== WHAT YOU WILL DO ==
In the entries that follow, find each line with the word "than" and copy it.

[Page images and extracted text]
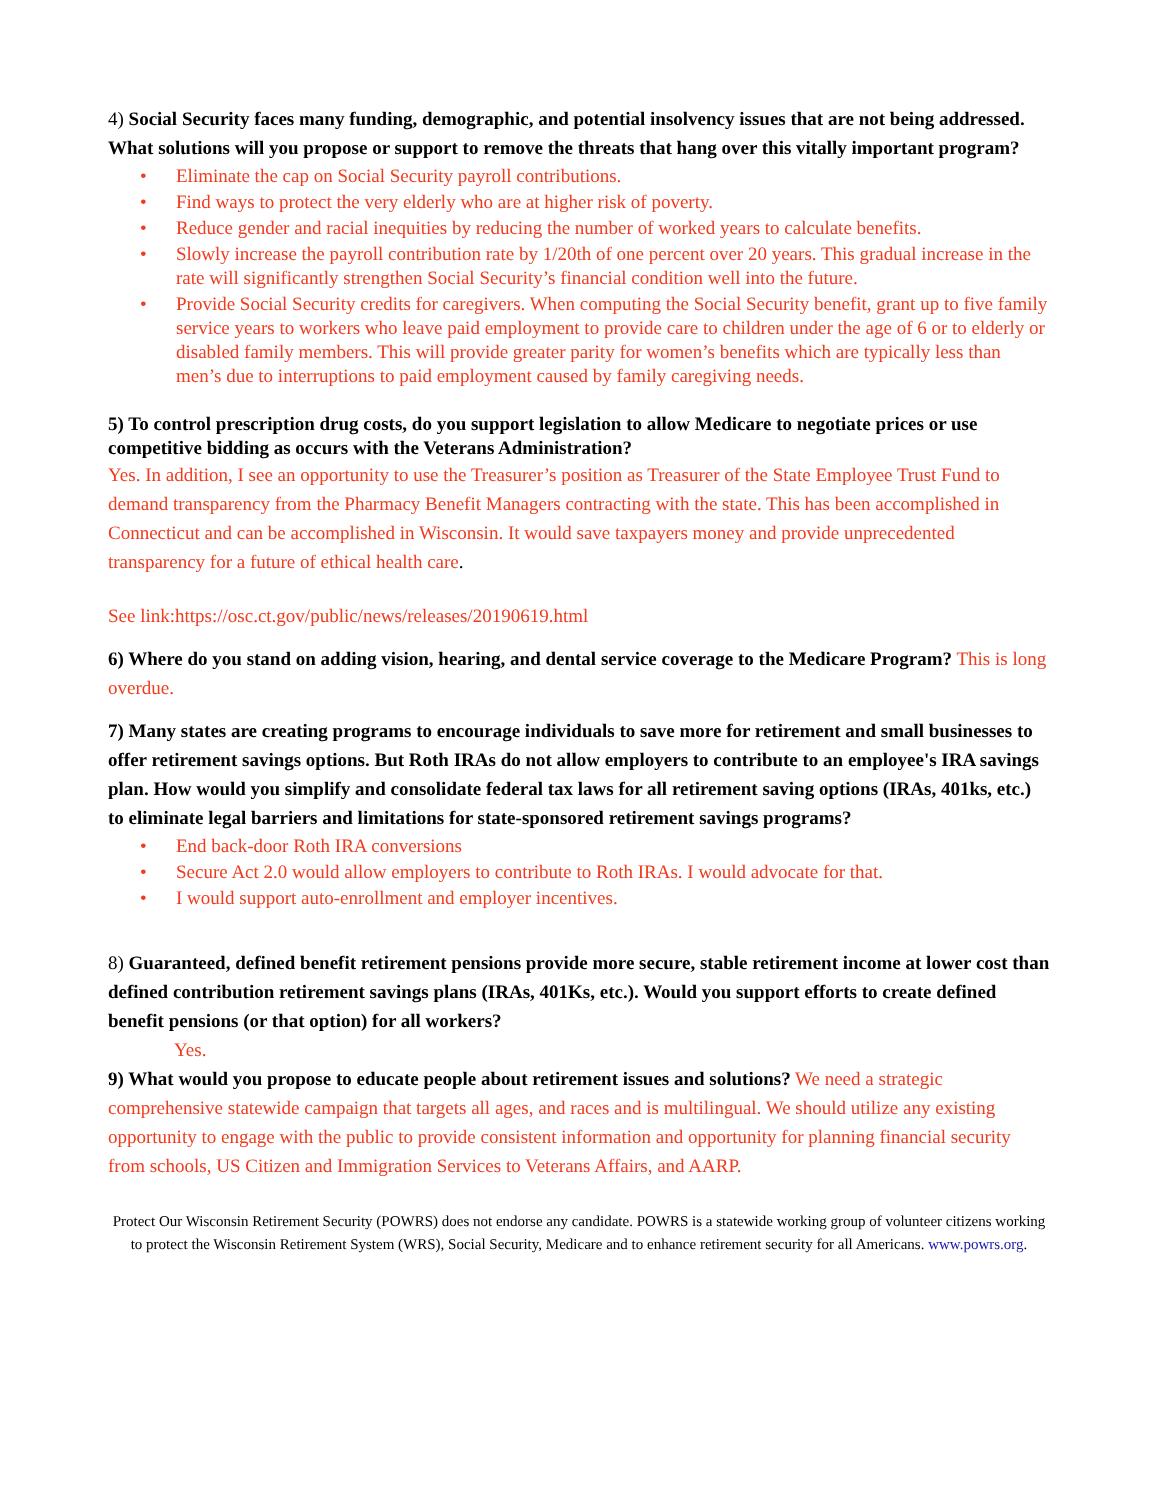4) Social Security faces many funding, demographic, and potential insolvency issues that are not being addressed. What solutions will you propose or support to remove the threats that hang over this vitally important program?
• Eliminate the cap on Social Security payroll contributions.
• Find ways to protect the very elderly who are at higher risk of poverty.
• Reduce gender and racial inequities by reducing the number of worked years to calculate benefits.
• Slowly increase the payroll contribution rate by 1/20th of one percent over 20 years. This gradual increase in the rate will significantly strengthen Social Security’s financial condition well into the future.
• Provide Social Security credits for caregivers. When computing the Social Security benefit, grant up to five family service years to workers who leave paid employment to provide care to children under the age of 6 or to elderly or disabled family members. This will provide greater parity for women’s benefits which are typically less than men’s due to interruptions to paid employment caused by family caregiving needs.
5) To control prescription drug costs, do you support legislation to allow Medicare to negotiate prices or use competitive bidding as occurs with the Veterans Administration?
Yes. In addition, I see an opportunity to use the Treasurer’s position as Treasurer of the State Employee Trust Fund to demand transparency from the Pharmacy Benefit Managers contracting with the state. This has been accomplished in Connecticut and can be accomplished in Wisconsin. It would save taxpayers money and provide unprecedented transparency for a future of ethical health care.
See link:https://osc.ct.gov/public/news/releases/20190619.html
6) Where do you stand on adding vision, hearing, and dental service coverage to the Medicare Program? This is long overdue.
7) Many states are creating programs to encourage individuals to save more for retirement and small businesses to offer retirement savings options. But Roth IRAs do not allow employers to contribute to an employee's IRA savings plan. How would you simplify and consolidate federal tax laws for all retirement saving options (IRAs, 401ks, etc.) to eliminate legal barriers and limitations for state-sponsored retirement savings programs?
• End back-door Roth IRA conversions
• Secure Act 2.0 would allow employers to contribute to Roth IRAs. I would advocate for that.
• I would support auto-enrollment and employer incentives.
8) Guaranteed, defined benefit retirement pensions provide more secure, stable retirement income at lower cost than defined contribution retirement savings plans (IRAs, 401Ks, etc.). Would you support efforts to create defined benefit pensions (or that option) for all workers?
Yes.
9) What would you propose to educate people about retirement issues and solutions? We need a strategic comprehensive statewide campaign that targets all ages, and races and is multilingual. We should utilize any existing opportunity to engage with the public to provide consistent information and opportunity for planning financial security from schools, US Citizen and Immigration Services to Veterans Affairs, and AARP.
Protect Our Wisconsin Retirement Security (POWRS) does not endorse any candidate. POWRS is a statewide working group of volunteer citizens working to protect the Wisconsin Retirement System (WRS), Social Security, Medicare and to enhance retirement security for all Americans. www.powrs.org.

== YOUR SOLUTION ==
• Provide Social Security credits for caregivers. When computing the Social Security benefit, grant up to five family service years to workers who leave paid employment to provide care to children under the age of 6 or to elderly or disabled family members. This will provide greater parity for women’s benefits which are typically less than men’s due to interruptions to paid employment caused by family caregiving needs.
8) Guaranteed, defined benefit retirement pensions provide more secure, stable retirement income at lower cost than defined contribution retirement savings plans (IRAs, 401Ks, etc.). Would you support efforts to create defined benefit pensions (or that option) for all workers?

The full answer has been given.